─── Passage

# Forces between charged particles

1. Sep 27, 2014

### PyMaster

1. The problem statement, all variables and given/known data
Suppose the magnitude of the proton charge differs from the magnitude of the electron charge by a mere 1 part in 109.

What would be the force between two 1.7-mm-diameter copper spheres 1.7cm apart? Assume that each copper atom has an equal number of electrons and protons.

2. Relevant equations
M = ρ V
ρcopper = 8920 kg/m^3
Vsphere = 4*pi / 3 * r^3
Molar mass of Copper = 63.5 g/mol
1 mol = 6.02*10^23

e=1.6*10^-19 C
k=9*10^9 N*m^2 / C^2
total negative charge = -e * #electrons
total positive charge = e * #protons

3. The attempt at a solution
Msphere = (8920 kg/m^3)(4pi/3)(1.7/2 * 10^-3)^3 *1000g/1kg= 0.0229 g

0.0229 g Copper * 1/63.5 mol/g * 6.02*10^23 atoms/mol = 2.17 *10^20 atoms of Copper

total negative charge = -e*(29)*(2.17*10^20)
total positive charge = (29)*(-e+10^-9)

──────

*What to work on*.
(a) What molar mass for copper does the thread on forces between charged particles list?
(b) Please return the stretch of the thread on forces between charged particles from "1. The problem" through "part in 109.", copied word for word.

─── Data listing

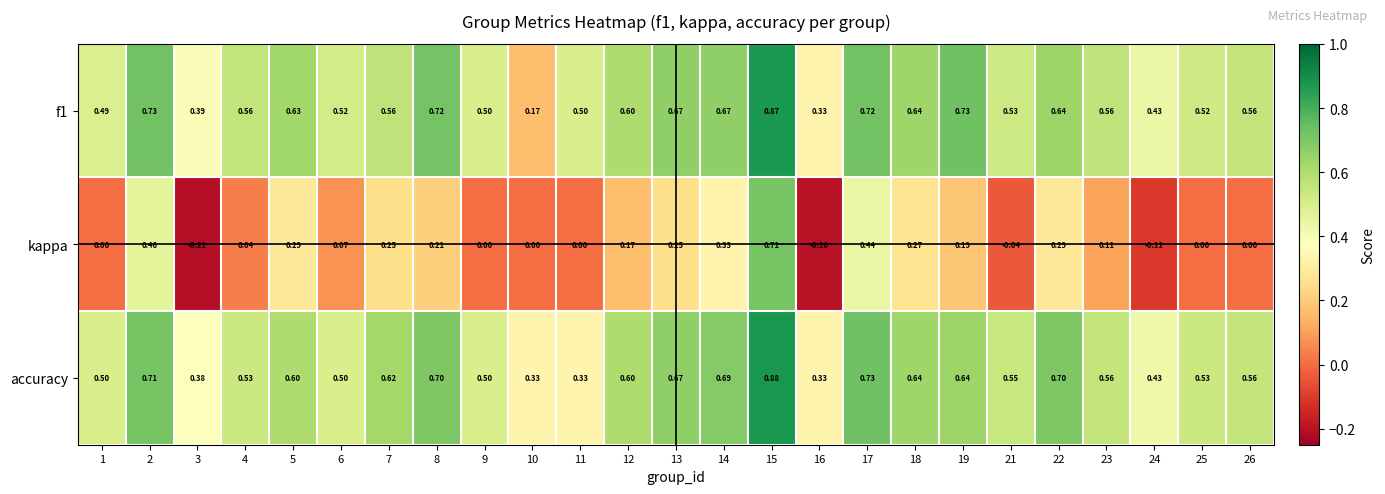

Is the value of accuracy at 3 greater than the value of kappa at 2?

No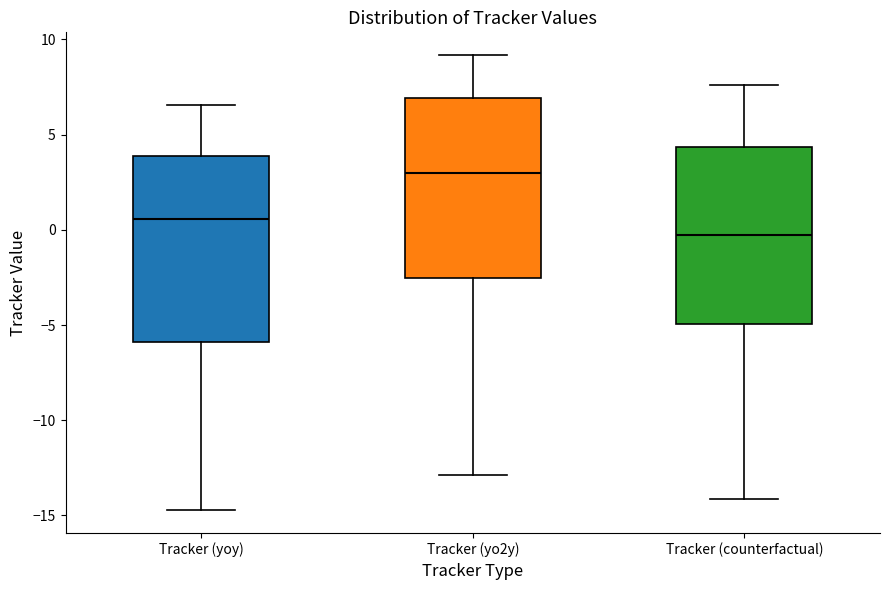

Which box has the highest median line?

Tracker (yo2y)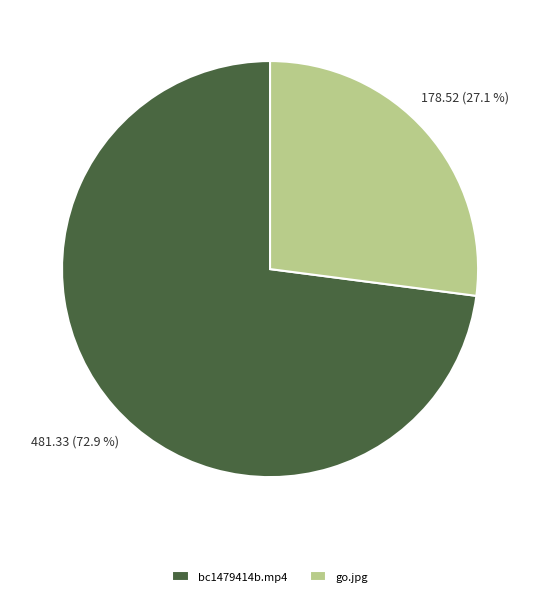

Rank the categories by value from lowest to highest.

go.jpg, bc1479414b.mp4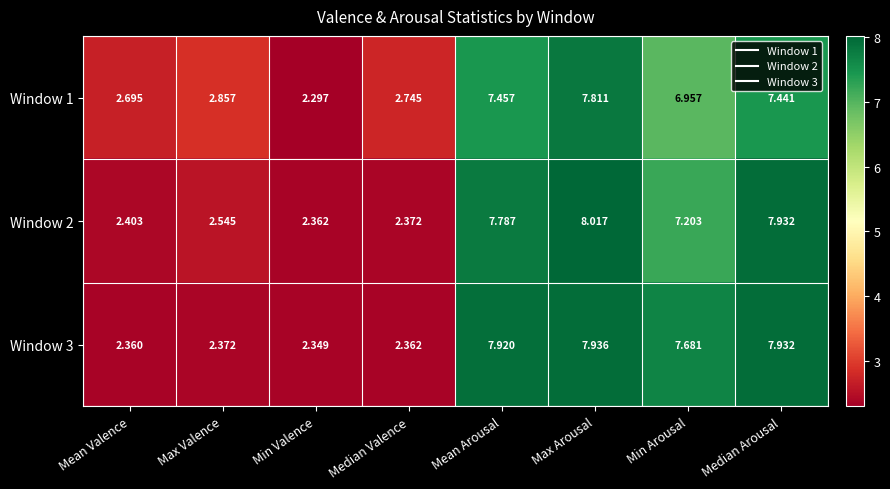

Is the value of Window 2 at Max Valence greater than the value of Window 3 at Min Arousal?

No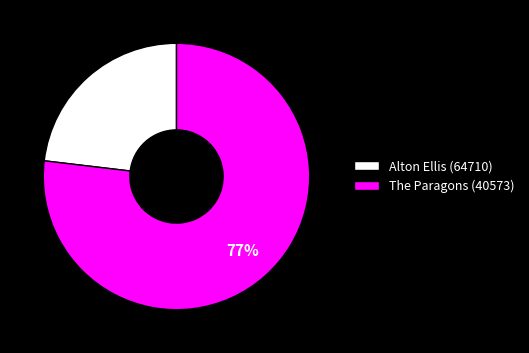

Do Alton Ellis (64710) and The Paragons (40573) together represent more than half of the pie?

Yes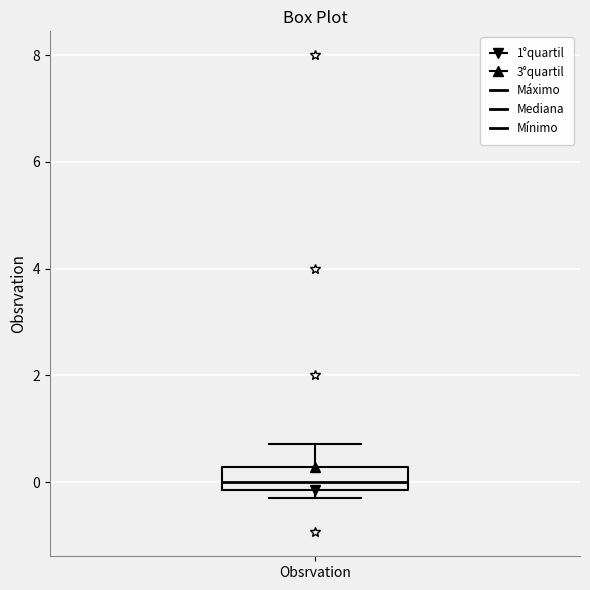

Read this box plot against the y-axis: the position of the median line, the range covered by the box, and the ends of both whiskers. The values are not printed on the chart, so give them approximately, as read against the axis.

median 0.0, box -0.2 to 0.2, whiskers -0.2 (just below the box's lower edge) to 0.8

──────

*Task-by-task results*.
(a) 63.5 g/mol

(b)
1. The problem statement, all variables and given/known data
Suppose the magnitude of the proton charge differs from the magnitude of the electron charge by a mere 1 part in 109.